Mick Box à la guitare n'a jamais été un grand technicien, surtout sur ses solos primaires mais d'une efficacité redoutable. Il est toujours là pour servir la musique soit d'arpèges en parfaite adéquation avec le chant, ou alors de riffs bien hard/heavy très simples et in your face, droit à l'essentiel. Rien à voir donc avec le jeu très technique (et parfois très chiant, surtout dans le Deep Purple des années 80) de Ritchie Blackmore. Même topo avec "Devil's Daughter" et son orgue Hammond de folie, "Prima Donna" et ses cuivres ou le bluesy "Your Turn To Remember", parfait lors d'une soirée entre potes autour d'un feu de bois ! A reprendre en coeur, en étant un peu torché quand même!
Le chant de David Byron reprend des couleurs pour l'occasion, alors qu'il semblait un peu à la ramasse sur Wonderworld, et il n'hésite pas à tirer dans les aigus. Le seul reproche que l'on peut faire à ce genre de chansons, c'est d'être parfois un peu pauvre musicalement comme c'est le cas de "Show Down" et ses guitares slidés qui donnent un peu l'impression d'avoir été composé à la va-vite ou de "Prima Donna" que l'on pourrait rapprocher sans peine à des morceaux rock dynamiques à la Elton John, la guitare en plus. Enfin quand je dis pauvre, il faut nuancer, c'est uniquement dans le cadre d'Uriah Heep, car pour un groupe banal de rock à l'époque comme il y en avait des milliers, ce genre de titres me parait très riche et créatif. Donc tous ces morceaux ne sont pas exceptionnels mais ils permettent de passer un (très) bon moment à l'auditeur et c'est déjà pas mal.
Heureusement, il reste aussi quelques moments sublimes où Uriah Heep prouve qu'il a conservé sa grandeur d'antan sur le classique Return To Fantasy (qui sera repris plus tard et brillamment par Gamma Ray avec Kai Hansen au chant, preuve si il en est de l'influence d'Uriah Heep dans le metal), un des plus beaux morceaux du répertoire d'Uriah Heep ni plus ni moins, avec un refrain sublime, des parties de basse bien plus intéressantes que celles des morceaux rock de l'album, une tonalité épique et des mélodies accrocheuses de bout en bout. En gros, tout le savoir faire d'Uriah Heep exposé en 5 minutes !
Autre grand moment, "Beautiful Dream" qui démarre avec des claviers ultra kitschs, on se croirait dans la BO d'un vieux feuilleton des années 70 sur les extra-terrestres, imaginez le tableau. Mais ce morceau dégage des émotions et une puissance incroyable, puissance qui est due justement à ces sons de claviers "modernes", à la guitare sèche qui intervient comme contraste tradition/modernisme et aux vocaux suraiguës. Tout ceci peut rebuter en tout cas, d'autant que les harmonies vocales sont assez sophistiquées. C'est l'une des facettes les plus "extrêmes" d'Uriah Heep, difficile d'en ressortir indemne.

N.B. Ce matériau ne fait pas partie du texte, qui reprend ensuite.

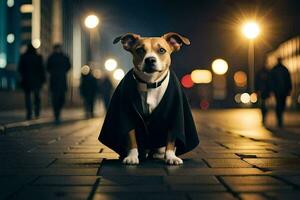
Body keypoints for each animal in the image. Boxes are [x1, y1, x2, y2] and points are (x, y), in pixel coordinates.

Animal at [99, 32, 200, 166]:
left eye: (162, 50)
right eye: (140, 50)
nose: (150, 59)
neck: (150, 83)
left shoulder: (174, 115)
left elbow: (171, 139)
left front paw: (171, 157)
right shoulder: (129, 115)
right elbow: (131, 138)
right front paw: (132, 156)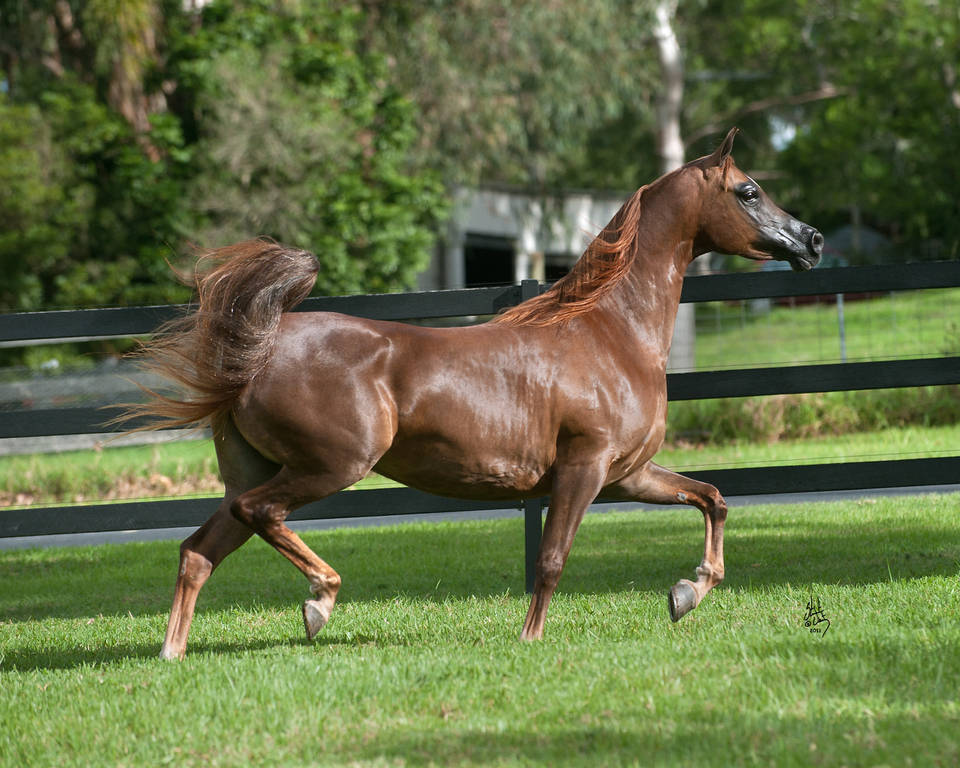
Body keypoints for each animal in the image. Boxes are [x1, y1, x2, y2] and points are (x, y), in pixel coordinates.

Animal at [125, 127, 822, 659]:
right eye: (750, 191)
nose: (812, 240)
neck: (610, 332)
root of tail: (259, 351)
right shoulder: (584, 467)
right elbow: (551, 559)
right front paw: (530, 639)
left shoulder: (627, 474)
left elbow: (713, 498)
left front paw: (686, 594)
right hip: (328, 466)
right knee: (258, 515)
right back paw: (319, 601)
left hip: (254, 471)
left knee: (198, 551)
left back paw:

Et pour terminer l'album, un morceau plus simple, "A Year or a Day", mais qui, comme "Beautiful Dream", prouve bien qu'Uriah Heep est le précurseur incontesté du metal progressif. Return to Fantasy repose surtout sur ces trois morceaux de bravoure, morceaux sur lesquels les claviers de Ken Hensley ont la part belle, alors que sur le reste de l'album, c'est plutôt la guitare qui prédomine. Même si il ne rivalise pas avec les albums légendaires du combo que sont Salisbury, Look at Yourself, Demons and Wizards et The Magician's Birthday, Return to Fantasy reste très bon malgré un répertoire un peu plus léger.